■ **Stated task 1**
In the entries, rename "name author" to "authority" in the lines starting with the first line of the entries and going on through the line with "collection date: 1964-05-15". Give those lines back with nothing else changed.
***** Extract
Plus ceramic media and fine sponges have a big impact on filter output, as 'Clive' our CO2 expert often says flow/turnover is KING in the planted tank and in most folks tanks its the filters output that drives the flow/turnover 

Zeus


----------



## Millns84 (9 Apr 2020)

It's mainly a fish tank, including some cichlids and is quite heavily stocked.

There are some plants but not enough to take care of the nitrogen.


----------



## Zeus. (9 Apr 2020)

Millns84 said:


> It's mainly a fish tank, including some cichlids and is quite heavily stocked.
> 
> There are some plants but not enough to take care of the nitrogen.



Good call then


----------



## Millns84 (11 Apr 2020)

Just a little update on the Aquaels.

They were a doddle to set up and get going. You're given a choice as to where you place the pump and even though it's smaller than pics on the net suggest, I'd never have it on the inlet just for aesthetics, but also to protect the motor from having to deal with debris sucked through the inlet. 

I actually settled on having the pump immediately after the prefilter canister, stood vertically with around 3 inches of hose below and a 10 inch length of hose connecting it to the main canister. This will also make maintenance easier as I can shut off the valves either side of the pump and disconnect it. 

They are also DEAD silent, to the point where when the FX6 cuts off for its 12 hourly air purge, it sounds like they've all stopped. 

I'm really liking these so far, and at £110 delivered each, they represent fantastic value.


----------



## Millns84 (15 Apr 2020)

I did a water change this morning and when I turned the power back on, one of the pumps didn't restart.

I've disconnected it, had a good look inside and even tried changing the fuse in the plug, but it's completely dead.
**********
■ **Stated task 2**
List the distinct dates that appear in the post headers of the aquarium filter thread.
***** Data entries
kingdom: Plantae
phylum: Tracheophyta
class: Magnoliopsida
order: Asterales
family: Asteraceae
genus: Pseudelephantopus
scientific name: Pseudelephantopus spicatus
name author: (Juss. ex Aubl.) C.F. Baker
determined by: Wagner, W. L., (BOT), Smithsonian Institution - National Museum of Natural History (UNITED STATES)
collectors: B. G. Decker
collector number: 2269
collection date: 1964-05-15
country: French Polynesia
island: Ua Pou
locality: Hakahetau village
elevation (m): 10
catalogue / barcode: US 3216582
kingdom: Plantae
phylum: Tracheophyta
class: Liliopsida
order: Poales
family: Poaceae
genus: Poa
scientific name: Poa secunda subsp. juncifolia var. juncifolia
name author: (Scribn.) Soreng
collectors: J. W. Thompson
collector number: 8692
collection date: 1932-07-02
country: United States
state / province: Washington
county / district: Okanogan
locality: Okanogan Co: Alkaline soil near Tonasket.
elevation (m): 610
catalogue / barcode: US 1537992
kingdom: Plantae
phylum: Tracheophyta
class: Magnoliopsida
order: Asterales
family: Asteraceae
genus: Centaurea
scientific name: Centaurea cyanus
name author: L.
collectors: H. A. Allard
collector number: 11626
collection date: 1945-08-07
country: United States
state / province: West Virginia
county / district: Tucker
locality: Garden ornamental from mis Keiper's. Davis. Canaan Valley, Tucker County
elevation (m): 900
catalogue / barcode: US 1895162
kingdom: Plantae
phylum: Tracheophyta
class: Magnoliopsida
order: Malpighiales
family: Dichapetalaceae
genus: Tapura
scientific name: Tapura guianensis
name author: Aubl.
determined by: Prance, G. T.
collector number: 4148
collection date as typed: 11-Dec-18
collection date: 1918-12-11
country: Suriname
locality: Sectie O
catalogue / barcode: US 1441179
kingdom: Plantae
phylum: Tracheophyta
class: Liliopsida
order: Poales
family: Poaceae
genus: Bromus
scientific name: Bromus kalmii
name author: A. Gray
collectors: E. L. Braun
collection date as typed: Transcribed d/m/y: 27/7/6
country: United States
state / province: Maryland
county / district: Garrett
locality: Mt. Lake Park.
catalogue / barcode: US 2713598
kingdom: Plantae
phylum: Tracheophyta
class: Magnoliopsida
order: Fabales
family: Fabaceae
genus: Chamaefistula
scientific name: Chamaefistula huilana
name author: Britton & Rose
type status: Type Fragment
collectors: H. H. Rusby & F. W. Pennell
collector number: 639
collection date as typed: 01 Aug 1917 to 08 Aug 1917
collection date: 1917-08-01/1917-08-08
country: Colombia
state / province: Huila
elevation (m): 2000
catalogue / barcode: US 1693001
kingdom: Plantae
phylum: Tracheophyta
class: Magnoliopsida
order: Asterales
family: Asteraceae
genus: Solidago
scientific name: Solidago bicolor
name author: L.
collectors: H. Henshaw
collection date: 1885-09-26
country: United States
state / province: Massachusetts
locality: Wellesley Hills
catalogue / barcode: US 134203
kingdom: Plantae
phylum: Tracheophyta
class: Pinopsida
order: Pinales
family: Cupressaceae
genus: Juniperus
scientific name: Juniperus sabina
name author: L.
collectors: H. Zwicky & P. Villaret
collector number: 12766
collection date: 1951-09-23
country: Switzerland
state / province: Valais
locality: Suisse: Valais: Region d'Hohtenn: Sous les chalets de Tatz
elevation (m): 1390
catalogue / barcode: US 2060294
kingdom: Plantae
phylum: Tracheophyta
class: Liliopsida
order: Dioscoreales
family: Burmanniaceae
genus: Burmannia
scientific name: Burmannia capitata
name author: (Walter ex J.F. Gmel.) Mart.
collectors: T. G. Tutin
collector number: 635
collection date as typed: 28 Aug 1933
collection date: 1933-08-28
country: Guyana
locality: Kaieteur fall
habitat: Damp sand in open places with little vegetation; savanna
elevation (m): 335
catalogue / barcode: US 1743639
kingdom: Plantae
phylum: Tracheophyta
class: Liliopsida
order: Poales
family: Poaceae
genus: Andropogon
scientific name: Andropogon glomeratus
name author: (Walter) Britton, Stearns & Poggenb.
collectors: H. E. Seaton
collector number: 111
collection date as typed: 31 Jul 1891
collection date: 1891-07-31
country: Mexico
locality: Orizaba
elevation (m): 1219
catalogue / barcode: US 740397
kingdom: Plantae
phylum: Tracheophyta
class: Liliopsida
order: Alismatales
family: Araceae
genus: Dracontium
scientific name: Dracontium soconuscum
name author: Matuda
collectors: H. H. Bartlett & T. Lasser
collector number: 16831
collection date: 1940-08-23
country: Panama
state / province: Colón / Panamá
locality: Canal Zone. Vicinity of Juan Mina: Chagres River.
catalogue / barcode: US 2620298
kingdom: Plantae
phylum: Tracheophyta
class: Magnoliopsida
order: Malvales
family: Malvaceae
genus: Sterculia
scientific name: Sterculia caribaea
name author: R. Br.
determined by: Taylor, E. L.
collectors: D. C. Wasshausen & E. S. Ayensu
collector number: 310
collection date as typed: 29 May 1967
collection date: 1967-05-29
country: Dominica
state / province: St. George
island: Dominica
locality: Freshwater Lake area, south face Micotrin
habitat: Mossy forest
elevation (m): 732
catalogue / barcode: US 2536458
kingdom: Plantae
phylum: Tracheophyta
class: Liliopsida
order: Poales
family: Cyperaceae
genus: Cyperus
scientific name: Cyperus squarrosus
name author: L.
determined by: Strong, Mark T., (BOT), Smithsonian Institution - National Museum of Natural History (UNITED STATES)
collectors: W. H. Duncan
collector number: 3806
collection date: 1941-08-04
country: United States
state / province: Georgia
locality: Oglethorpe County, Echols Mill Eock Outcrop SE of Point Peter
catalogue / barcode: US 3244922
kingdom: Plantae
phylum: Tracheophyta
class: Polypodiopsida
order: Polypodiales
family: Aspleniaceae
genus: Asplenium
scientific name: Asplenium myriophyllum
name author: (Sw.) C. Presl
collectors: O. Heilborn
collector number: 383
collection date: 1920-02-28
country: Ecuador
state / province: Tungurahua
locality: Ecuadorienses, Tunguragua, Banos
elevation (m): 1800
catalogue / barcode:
**********
■ **Output 1**
kingdom: Plantae
phylum: Tracheophyta
class: Magnoliopsida
order: Asterales
family: Asteraceae
genus: Pseudelephantopus
scientific name: Pseudelephantopus spicatus
authority: (Juss. ex Aubl.) C.F. Baker
determined by: Wagner, W. L., (BOT), Smithsonian Institution - National Museum of Natural History (UNITED STATES)
collectors: B. G. Decker
collector number: 2269
collection date: 1964-05-15

■ **Output 2**
9 Apr 2020
11 Apr 2020
15 Apr 2020